Your goal
Could you repeat the data below with every "lens line" changed to "intrinsics line", keeping everything else the same and leaving out the pictures?
[Information shown Boundary: Start]
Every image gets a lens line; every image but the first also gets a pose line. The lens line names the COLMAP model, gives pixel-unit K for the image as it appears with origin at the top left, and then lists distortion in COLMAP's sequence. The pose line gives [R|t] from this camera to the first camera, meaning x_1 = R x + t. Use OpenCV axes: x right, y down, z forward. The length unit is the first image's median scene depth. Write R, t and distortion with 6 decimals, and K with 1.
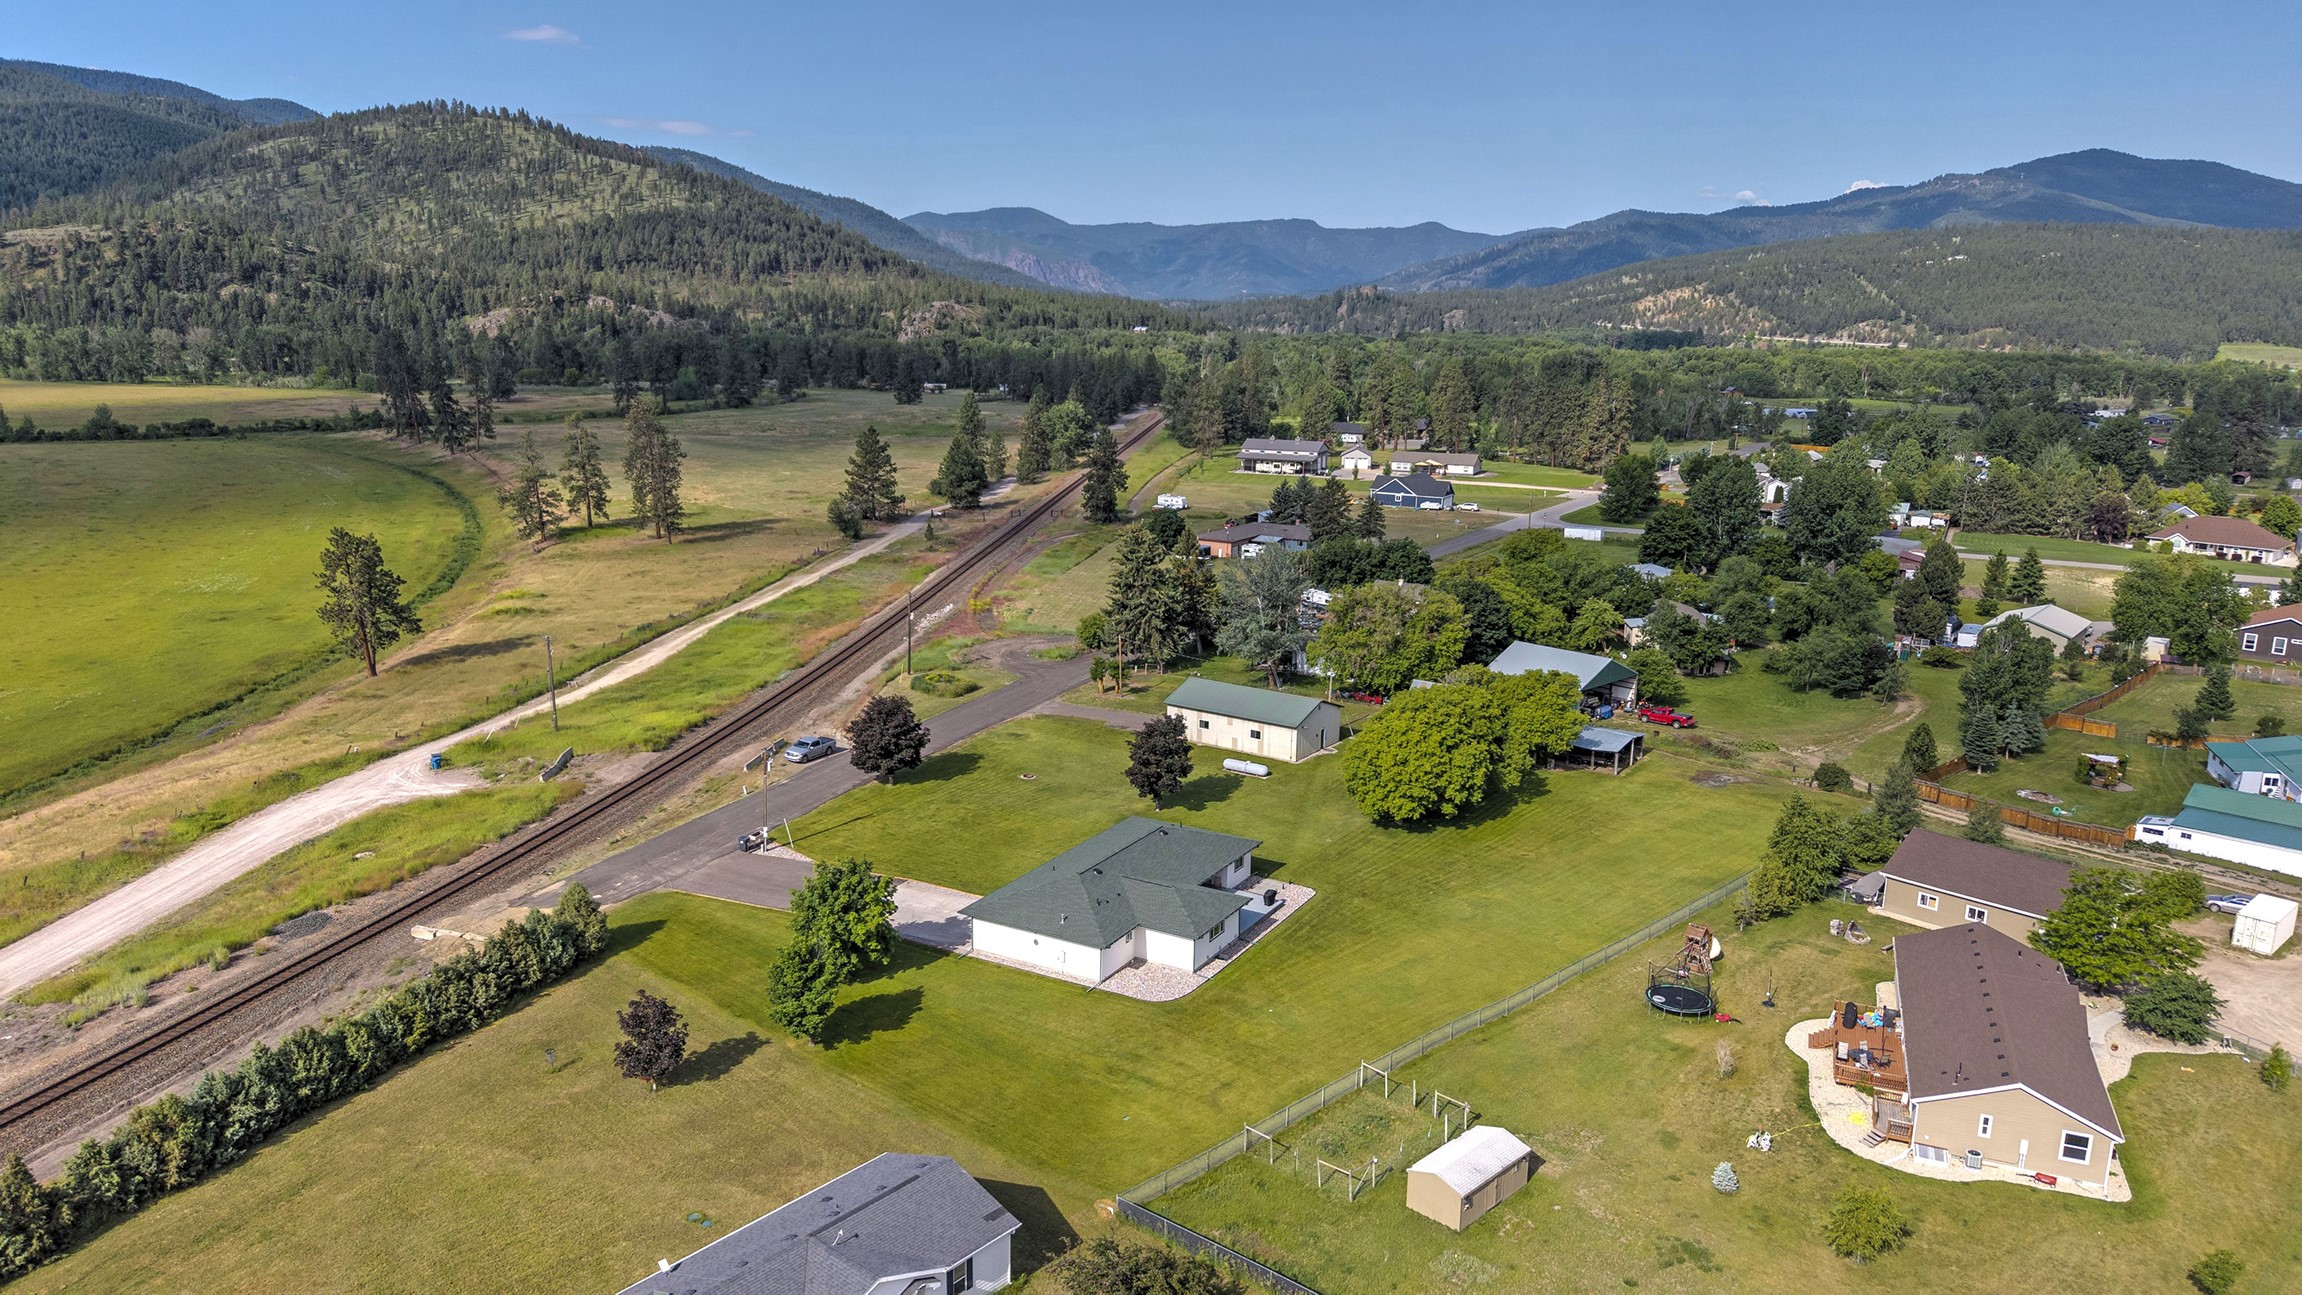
lens RADIAL K [[1623.5, 0, 1224.3], [0, 1623.5, 650.5], [0, 0, 1]] dist [0.094403, -0.094676]
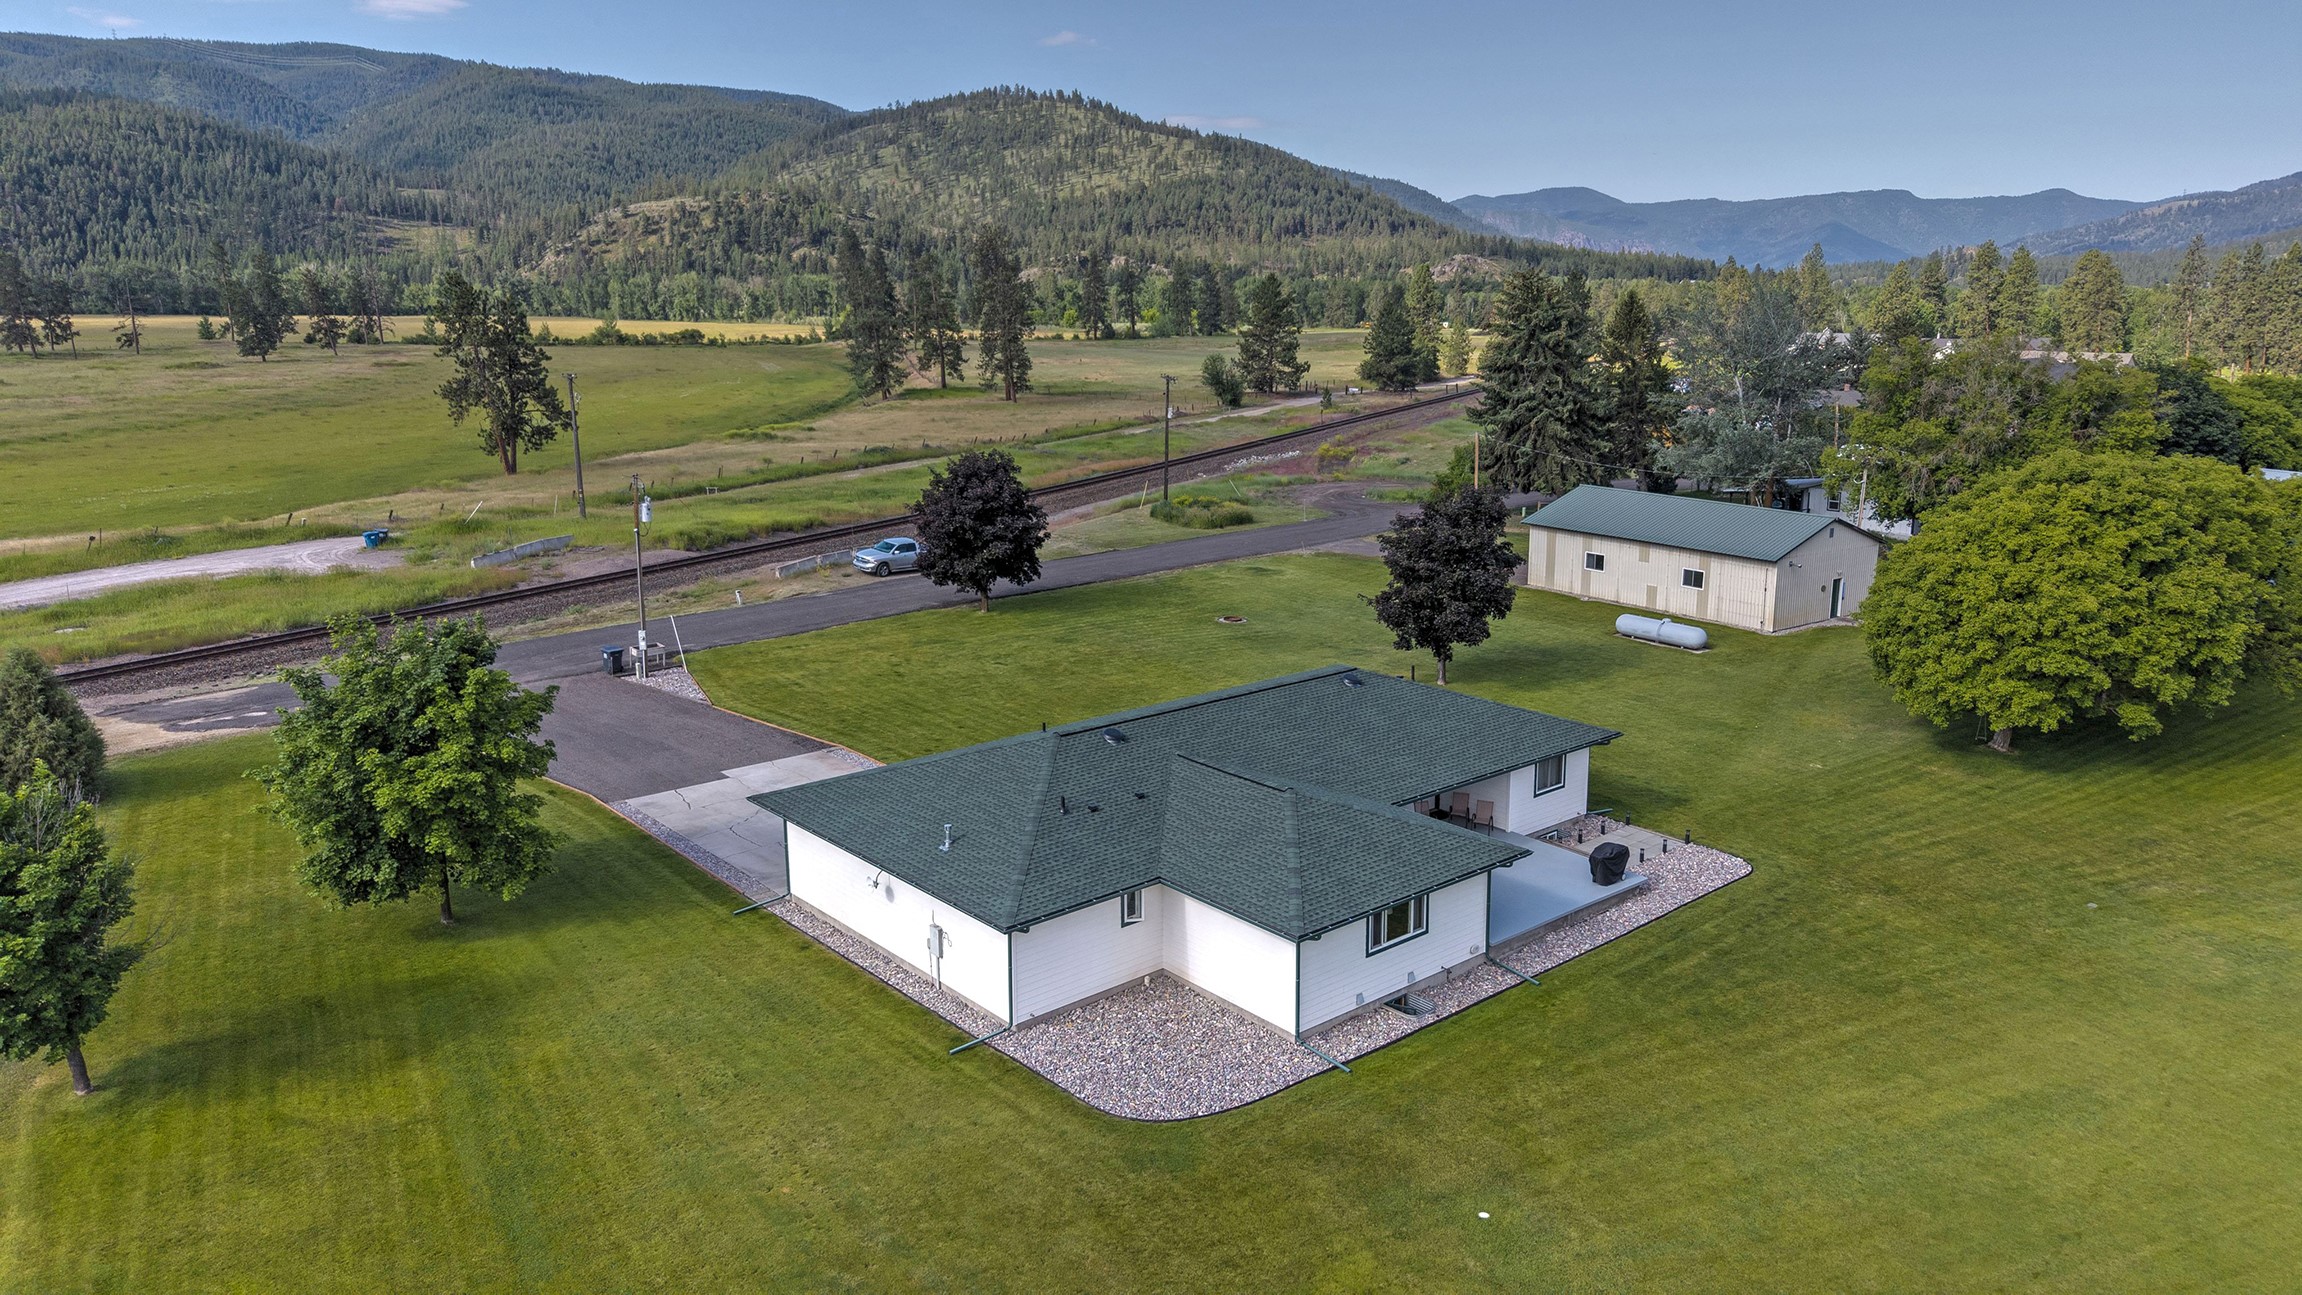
lens RADIAL K [[1535.3, 0, 1151.0], [0, 1535.3, 647.5], [0, 0, 1]] dist [-0.007745, -0.005045]
pose [[0.921927, 0.053811, -0.383607, 0.016104], [-0.057266, 0.998356, 0.002418, 0.027118], [0.383106, 0.019739, 0.923493, 0.159758]]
[Information shown Boundary: End]
Answer to the exercise
Every image gets a intrinsics line; every image but the first also gets a pose line. The intrinsics line names the COLMAP model, gives pixel-unit K for the image as it appears with origin at the top left, and then lists distortion in COLMAP's sequence. The pose line gives [R|t] from this camera to the first camera, meaning x_1 = R x + t. Use OpenCV axes: x right, y down, z forward. The length unit is the first image's median scene depth. Write R, t and distortion with 6 decimals, and K with 1.
lens RADIAL K [[1623.5, 0, 1224.3], [0, 1623.5, 650.5], [0, 0, 1]] dist [0.094403, -0.094676]
lens RADIAL K [[1535.3, 0, 1151.0], [0, 1535.3, 647.5], [0, 0, 1]] dist [-0.007745, -0.005045]
pose [[0.921927, 0.053811, -0.383607, 0.016104], [-0.057266, 0.998356, 0.002418, 0.027118], [0.383106, 0.019739, 0.923493, 0.159758]]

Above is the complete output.